:: Problem requirements ::
Print, exactly as they appear in the listing below, the lines from the line with "Alliance.. | $20,000.00 | $509.60" to the line with "Alliance.. | $20,000.00 | $687.79", with both end lines kept.

++++ Data for review ++++

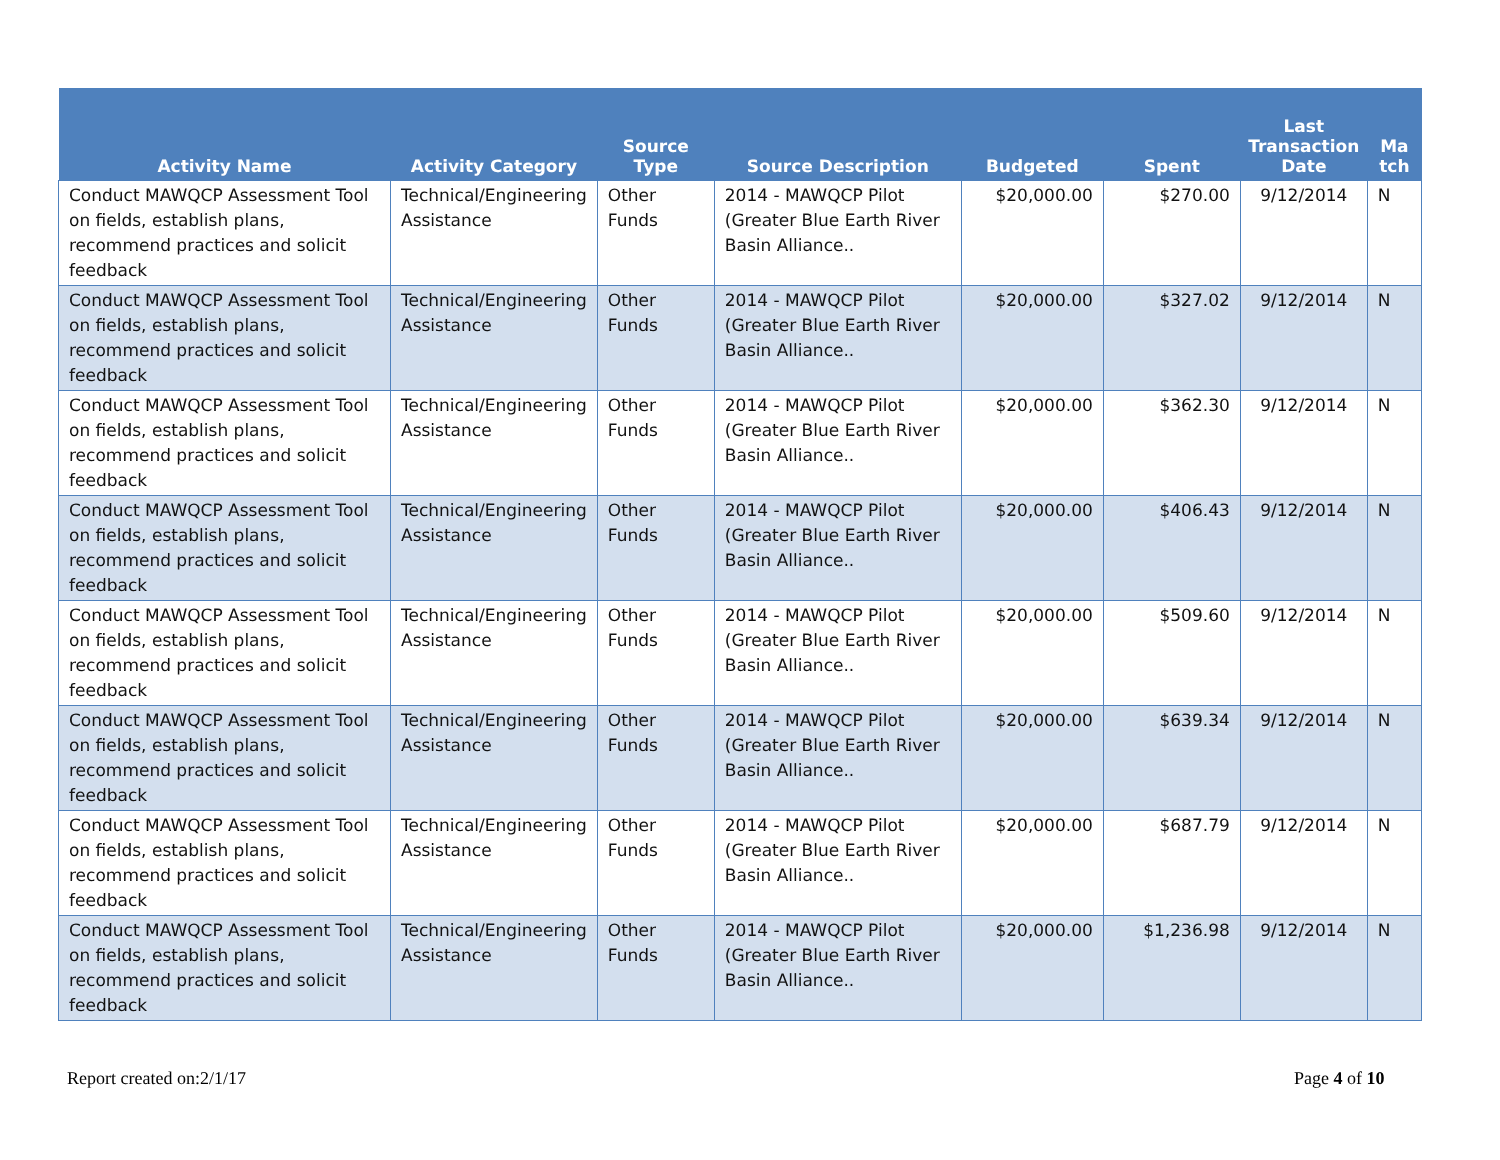| Activity Name | Activity Category | Source Type | Source Description | Budgeted | Spent | Last Transaction Date | Ma tch |
| --- | --- | --- | --- | --- | --- | --- | --- |
| Conduct MAWQCP Assessment Tool on fields, establish plans, recommend practices and solicit feedback | Technical/Engineering Assistance | Other Funds | 2014 - MAWQCP Pilot (Greater Blue Earth River Basin Alliance.. | $20,000.00 | $270.00 | 9/12/2014 | N |
| Conduct MAWQCP Assessment Tool on fields, establish plans, recommend practices and solicit feedback | Technical/Engineering Assistance | Other Funds | 2014 - MAWQCP Pilot (Greater Blue Earth River Basin Alliance.. | $20,000.00 | $327.02 | 9/12/2014 | N |
| Conduct MAWQCP Assessment Tool on fields, establish plans, recommend practices and solicit feedback | Technical/Engineering Assistance | Other Funds | 2014 - MAWQCP Pilot (Greater Blue Earth River Basin Alliance.. | $20,000.00 | $362.30 | 9/12/2014 | N |
| Conduct MAWQCP Assessment Tool on fields, establish plans, recommend practices and solicit feedback | Technical/Engineering Assistance | Other Funds | 2014 - MAWQCP Pilot (Greater Blue Earth River Basin Alliance.. | $20,000.00 | $406.43 | 9/12/2014 | N |
| Conduct MAWQCP Assessment Tool on fields, establish plans, recommend practices and solicit feedback | Technical/Engineering Assistance | Other Funds | 2014 - MAWQCP Pilot (Greater Blue Earth River Basin Alliance.. | $20,000.00 | $509.60 | 9/12/2014 | N |
| Conduct MAWQCP Assessment Tool on fields, establish plans, recommend practices and solicit feedback | Technical/Engineering Assistance | Other Funds | 2014 - MAWQCP Pilot (Greater Blue Earth River Basin Alliance.. | $20,000.00 | $639.34 | 9/12/2014 | N |
| Conduct MAWQCP Assessment Tool on fields, establish plans, recommend practices and solicit feedback | Technical/Engineering Assistance | Other Funds | 2014 - MAWQCP Pilot (Greater Blue Earth River Basin Alliance.. | $20,000.00 | $687.79 | 9/12/2014 | N |
| Conduct MAWQCP Assessment Tool on fields, establish plans, recommend practices and solicit feedback | Technical/Engineering Assistance | Other Funds | 2014 - MAWQCP Pilot (Greater Blue Earth River Basin Alliance.. | $20,000.00 | $1,236.98 | 9/12/2014 | N |
Report created on:2/1/17 Page 4 of 10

++++

:: Answer to this task ::
| Conduct MAWQCP Assessment Tool on fields, establish plans, recommend practices and solicit feedback | Technical/Engineering Assistance | Other Funds | 2014 - MAWQCP Pilot (Greater Blue Earth River Basin Alliance.. | $20,000.00 | $509.60 | 9/12/2014 | N |
| Conduct MAWQCP Assessment Tool on fields, establish plans, recommend practices and solicit feedback | Technical/Engineering Assistance | Other Funds | 2014 - MAWQCP Pilot (Greater Blue Earth River Basin Alliance.. | $20,000.00 | $639.34 | 9/12/2014 | N |
| Conduct MAWQCP Assessment Tool on fields, establish plans, recommend practices and solicit feedback | Technical/Engineering Assistance | Other Funds | 2014 - MAWQCP Pilot (Greater Blue Earth River Basin Alliance.. | $20,000.00 | $687.79 | 9/12/2014 | N |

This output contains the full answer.